Melann ran back to the center of the room. The base of the device was an immobile tripod of metal that surrounded the now-open glass prison. The top of the tripod, where the three supports joined, held a spinning disk from which curved metal supports extended at various lengths into the chamber. At the end of each was one of the metallic, three-dimensional shapes that whirled in circles. Some moved up and down as well as around. Most were joined to other shapes by further metal supports, so that the entire superstructure moved as one-around, up and down, with many of the individual parts spinning on their own.
Melann tucked the staff into her belt at her back and began to climb up one of the legs of the giant tripod. The support was about as thick as she was, and so by wrapping her arms and legs around it she was able to quickly inch her way up the outer surface of the leg. Near the top, she reached up and grabbed onto the disk that turned horizontally. She was surprised by the force that tore her from the leg. As she held on with all her might, she whirled around on the spinning disk.

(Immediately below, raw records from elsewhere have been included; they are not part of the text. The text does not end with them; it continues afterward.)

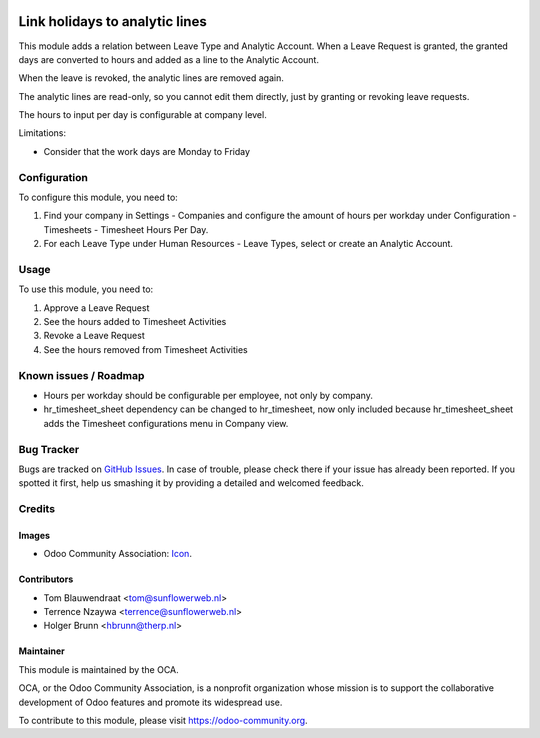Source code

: .. image:: https://img.shields.io/badge/licence-AGPL--3-blue.svg
   :target: http://www.gnu.org/licenses/agpl-3.0-standalone.html
   :alt: License: AGPL-3

===============================
Link holidays to analytic lines
===============================

This module adds a relation between Leave Type and Analytic Account.
When a Leave Request is granted, the granted days are converted to hours and
added as a line to the Analytic Account.

When the leave is revoked, the analytic lines are removed again.

The analytic lines are read-only, so you cannot edit them directly, just by
granting or revoking leave requests.

The hours to input per day is configurable at company level.

Limitations:

- Consider that the work days are Monday to Friday

Configuration
=============

To configure this module, you need to:

#. Find your company in Settings - Companies and configure the amount of hours
   per workday under Configuration - Timesheets - Timesheet Hours Per Day.
#. For each Leave Type under Human Resources - Leave Types, select or create
   an Analytic Account.

Usage
=====

To use this module, you need to:

#. Approve a Leave Request
#. See the hours added to Timesheet Activities
#. Revoke a Leave Request
#. See the hours removed from Timesheet Activities

Known issues / Roadmap
======================

* Hours per workday should be configurable per employee, not only by company.
* hr_timesheet_sheet dependency can be changed to hr_timesheet, now only
  included because hr_timesheet_sheet adds the Timesheet configurations menu
  in Company view.

Bug Tracker
===========

Bugs are tracked on `GitHub Issues
<https://github.com/OCA/hr-timesheet/issues>`_. In case of trouble, please
check there if your issue has already been reported. If you spotted it first,
help us smashing it by providing a detailed and welcomed feedback.

Credits
=======

Images
------

* Odoo Community Association: `Icon <https://github.com/OCA/maintainer-tools/blob/master/template/module/static/description/icon.svg>`_.

Contributors
------------

* Tom Blauwendraat <tom@sunflowerweb.nl>
* Terrence Nzaywa <terrence@sunflowerweb.nl>
* Holger Brunn <hbrunn@therp.nl>

Maintainer
----------

.. image:: https://odoo-community.org/logo.png
   :alt: Odoo Community Association
   :target: https://odoo-community.org

This module is maintained by the OCA.

OCA, or the Odoo Community Association, is a nonprofit organization whose
mission is to support the collaborative development of Odoo features and
promote its widespread use.

To contribute to this module, please visit https://odoo-community.org.
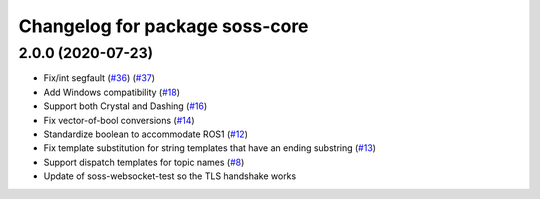 ^^^^^^^^^^^^^^^^^^^^^^^^^^^^^^^
Changelog for package soss-core
^^^^^^^^^^^^^^^^^^^^^^^^^^^^^^^

2.0.0 (2020-07-23)
------------------
* Fix/int segfault (`#36 <https://github.com/osrf/soss/issues/36>`_) (`#37 <https://github.com/osrf/soss/pull/37>`_)
* Add Windows compatibility (`#18 <https://github.com/osrf/soss/pull/18>`_)
* Support both Crystal and Dashing (`#16 <https://github.com/osrf/soss/pull/16>`_)
* Fix vector-of-bool conversions (`#14 <https://github.com/osrf/soss/pull/14>`_)
* Standardize boolean to accommodate ROS1 (`#12 <https://github.com/osrf/soss/pull/12>`_)
* Fix template substitution for string templates that have an ending substring (`#13 <https://github.com/osrf/soss/pull/13>`_)
* Support dispatch templates for topic names (`#8 <https://github.com/osrf/soss/pull/8>`_)
* Update of soss-websocket-test so the TLS handshake works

Pulling herself up on top of the disk, she found she could stand on it and maintain her balance between the various supports that sprouted forth and connected to the rest of the structure. The whole thing obviously functioned by magic, for she found nothing resembling a mundane mechanism at the center of the device to turn the disk. She reasoned that perhaps the device was some sort of magical generator that powered the prison to hold Chare'en. No other explanation for its existence seemed to make sense. Experimentally, she leaned against one of the supports and began to shake it using her weight. To her surprise, she was able to cause the entire device to waver slightly.